§ **VORGEGEBENER TEXT**
Herdenmanagerin Iris Merx (l.) und Azubi Friederike Schulz auf der Besucherkanzel über dem Melkkarussel.

Vollautomatische Milcherzeugung

Die Wipperdorfer Landwirte investierten in neue Technologien, aber auch in ihre Zuchtstrategie. Neue Ställe, vollautomatisches Melken, gesextes Sperma und Embryotransfer gehören zum Programm.

Von Bettina Karl (Fotos: Sabine Rübensaat)

Zuerst wollten wir etwas mehr für das Wohlbefinden unserer Kühe tun“, argumentiert Uwe Merx. Darum baute die Wipperdorfer Agrargesellschaft 2016 einen neuen Stall nach modernen Erkenntnissen – mit Gummimatten, Tiefliegeboxen und Stroh-Kalk-Gemisch als Einstreu.

Mit seinen schmucken Holzelementen ist das Gebäude auch etwas fürs Auge. 669 Holstein-Friesian haben darin Platz. Die Tiere sind durch die Einstreu so sauber, dass es richtig auffällt. „Für den vollautomatischen Melkprozess ist das nicht unerheblich“, erklärt der Geschäftsführer des Thüringer Agrarbetriebes und meint, dass somit nicht so viel Dreck an die Kameras und Sensoren spritzt.

§ **AUFGABEN BEARBEITEN**
(1) Wie viele Holstein-Friesian finden laut dem Text über die Wipperdorfer Milcherzeugung im neuen Stall Platz?
(2) Setzen Sie den Text über die Wipperdorfer Milcherzeugung nach seinem letzten Satz fort.
Die anschließende Auflistung ist vom Text unabhängiges Material.

[Quelldaten]

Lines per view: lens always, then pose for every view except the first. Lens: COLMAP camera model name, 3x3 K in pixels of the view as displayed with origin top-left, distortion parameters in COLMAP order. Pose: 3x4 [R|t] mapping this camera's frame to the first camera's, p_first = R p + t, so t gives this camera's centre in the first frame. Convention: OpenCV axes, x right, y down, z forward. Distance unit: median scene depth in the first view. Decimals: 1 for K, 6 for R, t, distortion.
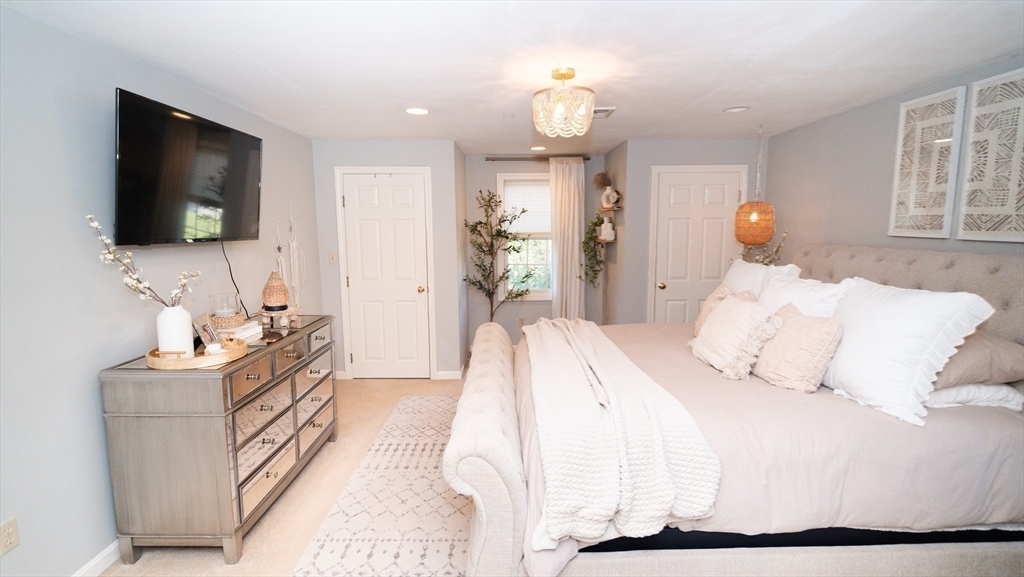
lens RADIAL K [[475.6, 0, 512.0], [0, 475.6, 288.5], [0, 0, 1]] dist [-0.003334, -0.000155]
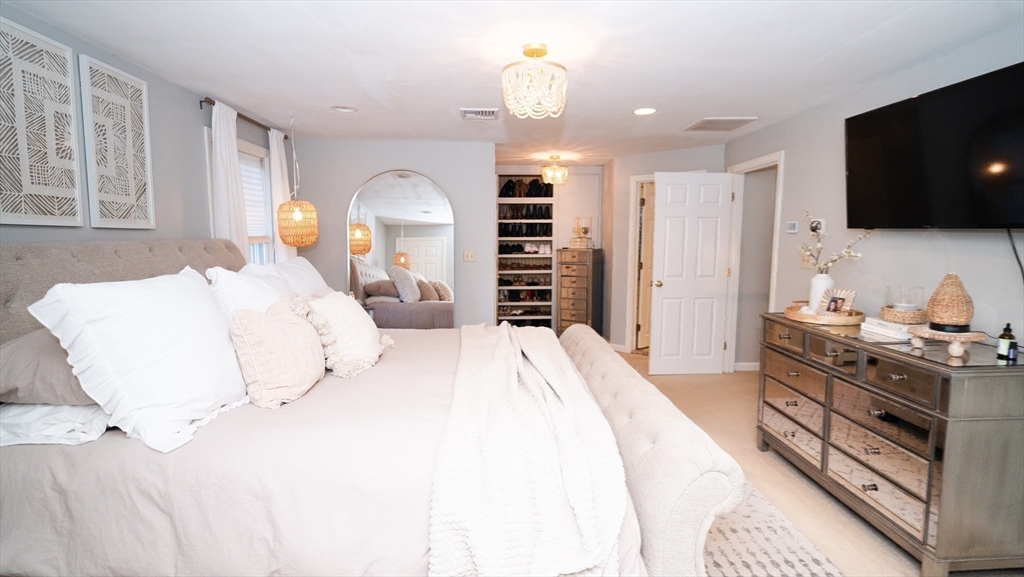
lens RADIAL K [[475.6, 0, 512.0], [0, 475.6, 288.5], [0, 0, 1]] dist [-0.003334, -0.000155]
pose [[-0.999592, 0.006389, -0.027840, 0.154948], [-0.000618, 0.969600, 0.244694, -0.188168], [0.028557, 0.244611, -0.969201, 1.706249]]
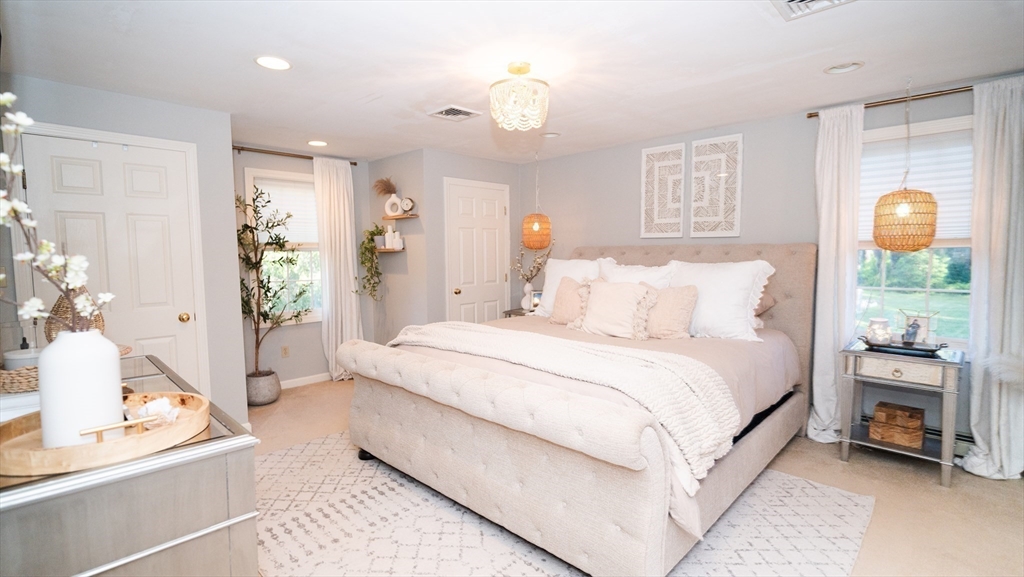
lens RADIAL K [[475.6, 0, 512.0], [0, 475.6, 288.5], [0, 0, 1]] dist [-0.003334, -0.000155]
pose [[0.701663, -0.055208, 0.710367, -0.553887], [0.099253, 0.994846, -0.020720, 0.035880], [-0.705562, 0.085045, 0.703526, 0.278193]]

§ **LÖSUNGEN**
(1) Im neuen Stall haben 669 Holstein-Friesian Platz.

(2)
Außerdem seien reine Kühe gut für die Öffentlichkeitsarbeit. In den Zeiten vor der Coronapandemie besuchten bis zu 1.000 Menschen am jährlichen Tag der offenen Tür das Unternehmen im Landkreis Nordhausen. Besonders im letzten Jahr, als das Melkkarussel schon lief, staunten nicht wenige Gäste über den mit so viel moderner Technik ausgestatteten Betrieb. Ein weiterer Effekt, der mit der neuen Stallausrüstung einhergehe, seien die relativ wenigen Klauen- und Gliedmaßenerkran- kungen.

Von der ersten Woche an mit Melkrobotern

Uwe Merx ist seit über 30 Jahren Geschäftsführer in dem Thüringer Agrarbetrieb und gleichzeitig Bürgermeister von Kehmstedt, einem Nachbardorf. Sein Steckenpferd ist die Zucht – von Rindern und privat von Italienern, einer Geflügelrassse.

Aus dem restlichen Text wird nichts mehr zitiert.